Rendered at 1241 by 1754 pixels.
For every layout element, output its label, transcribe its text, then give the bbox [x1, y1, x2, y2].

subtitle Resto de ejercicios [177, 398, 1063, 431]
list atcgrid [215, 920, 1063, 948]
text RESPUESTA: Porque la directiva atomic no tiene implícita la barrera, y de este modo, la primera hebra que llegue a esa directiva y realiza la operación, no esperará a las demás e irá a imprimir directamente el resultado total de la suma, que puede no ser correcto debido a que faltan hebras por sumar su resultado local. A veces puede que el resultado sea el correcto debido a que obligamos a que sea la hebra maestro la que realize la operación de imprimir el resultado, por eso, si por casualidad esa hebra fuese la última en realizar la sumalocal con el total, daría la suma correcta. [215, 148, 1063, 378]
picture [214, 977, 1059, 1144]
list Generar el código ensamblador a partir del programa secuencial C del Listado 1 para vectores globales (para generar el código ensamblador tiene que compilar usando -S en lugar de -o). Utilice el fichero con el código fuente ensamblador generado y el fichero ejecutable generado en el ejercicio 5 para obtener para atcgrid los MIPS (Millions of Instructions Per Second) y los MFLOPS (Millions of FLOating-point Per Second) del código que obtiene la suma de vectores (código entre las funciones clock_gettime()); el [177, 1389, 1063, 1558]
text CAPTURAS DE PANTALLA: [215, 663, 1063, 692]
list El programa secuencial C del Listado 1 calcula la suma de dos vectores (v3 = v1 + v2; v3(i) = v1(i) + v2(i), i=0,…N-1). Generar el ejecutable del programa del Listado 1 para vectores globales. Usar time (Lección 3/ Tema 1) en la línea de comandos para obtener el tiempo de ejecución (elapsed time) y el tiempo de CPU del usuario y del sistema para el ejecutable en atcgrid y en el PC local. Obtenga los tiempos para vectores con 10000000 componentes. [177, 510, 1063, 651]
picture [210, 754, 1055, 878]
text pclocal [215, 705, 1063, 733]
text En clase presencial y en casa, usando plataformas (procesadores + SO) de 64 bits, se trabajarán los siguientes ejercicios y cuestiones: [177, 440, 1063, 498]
__________________________________________________
Required work. Reproduce every line of the entries above verbatim, with nothing changed.

Reply to the task.
Rendered at 1241 by 1754 pixels.
For every layout element, output its label, transcribe its text, then give the bbox [x1, y1, x2, y2].

subtitle Resto de ejercicios [177, 398, 1063, 431]
list atcgrid [215, 920, 1063, 948]
text RESPUESTA: Porque la directiva atomic no tiene implícita la barrera, y de este modo, la primera hebra que llegue a esa directiva y realiza la operación, no esperará a las demás e irá a imprimir directamente el resultado total de la suma, que puede no ser correcto debido a que faltan hebras por sumar su resultado local. A veces puede que el resultado sea el correcto debido a que obligamos a que sea la hebra maestro la que realize la operación de imprimir el resultado, por eso, si por casualidad esa hebra fuese la última en realizar la sumalocal con el total, daría la suma correcta. [215, 148, 1063, 378]
picture [214, 977, 1059, 1144]
list Generar el código ensamblador a partir del programa secuencial C del Listado 1 para vectores globales (para generar el código ensamblador tiene que compilar usando -S en lugar de -o). Utilice el fichero con el código fuente ensamblador generado y el fichero ejecutable generado en el ejercicio 5 para obtener para atcgrid los MIPS (Millions of Instructions Per Second) y los MFLOPS (Millions of FLOating-point Per Second) del código que obtiene la suma de vectores (código entre las funciones clock_gettime()); el [177, 1389, 1063, 1558]
text CAPTURAS DE PANTALLA: [215, 663, 1063, 692]
list El programa secuencial C del Listado 1 calcula la suma de dos vectores (v3 = v1 + v2; v3(i) = v1(i) + v2(i), i=0,…N-1). Generar el ejecutable del programa del Listado 1 para vectores globales. Usar time (Lección 3/ Tema 1) en la línea de comandos para obtener el tiempo de ejecución (elapsed time) y el tiempo de CPU del usuario y del sistema para el ejecutable en atcgrid y en el PC local. Obtenga los tiempos para vectores con 10000000 componentes. [177, 510, 1063, 651]
picture [210, 754, 1055, 878]
text pclocal [215, 705, 1063, 733]
text En clase presencial y en casa, usando plataformas (procesadores + SO) de 64 bits, se trabajarán los siguientes ejercicios y cuestiones: [177, 440, 1063, 498]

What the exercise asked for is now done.